[EXTRACTED ENTRIES]:
============

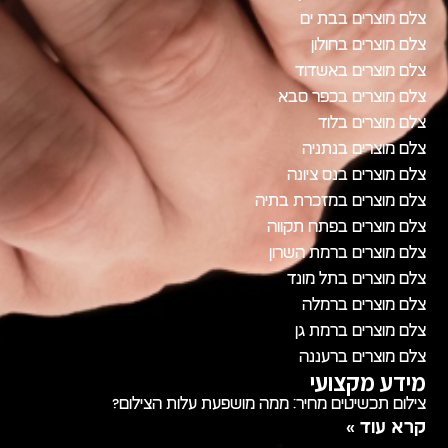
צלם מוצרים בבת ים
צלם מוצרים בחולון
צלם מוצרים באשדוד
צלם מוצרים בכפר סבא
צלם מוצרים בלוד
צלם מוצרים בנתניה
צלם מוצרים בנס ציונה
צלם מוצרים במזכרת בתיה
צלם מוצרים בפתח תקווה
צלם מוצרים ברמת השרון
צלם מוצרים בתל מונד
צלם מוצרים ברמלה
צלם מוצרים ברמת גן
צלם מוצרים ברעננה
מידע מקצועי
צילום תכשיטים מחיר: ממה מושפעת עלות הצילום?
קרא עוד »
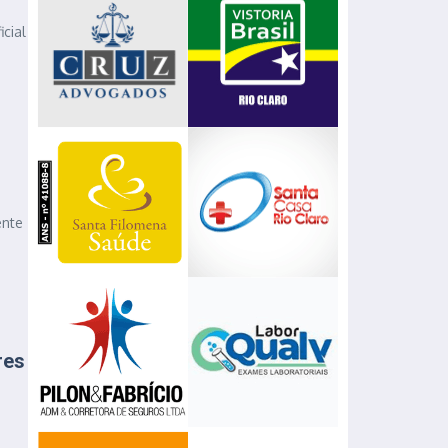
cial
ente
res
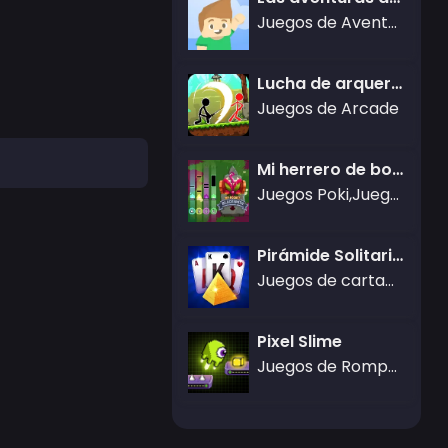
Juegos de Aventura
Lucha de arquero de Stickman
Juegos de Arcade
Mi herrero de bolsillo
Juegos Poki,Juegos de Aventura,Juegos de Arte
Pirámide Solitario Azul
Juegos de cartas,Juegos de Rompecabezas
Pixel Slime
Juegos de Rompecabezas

============

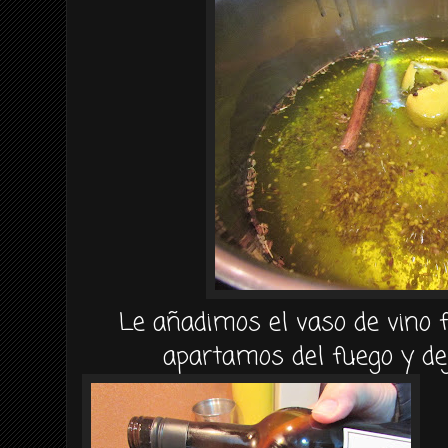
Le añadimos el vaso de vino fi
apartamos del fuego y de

============

[WHAT IS EXPECTED]: Using the records, work out how many lines include "Rompecabezas", and reply with that number alone.

[ANSWER TO THE EXERCISE]: 2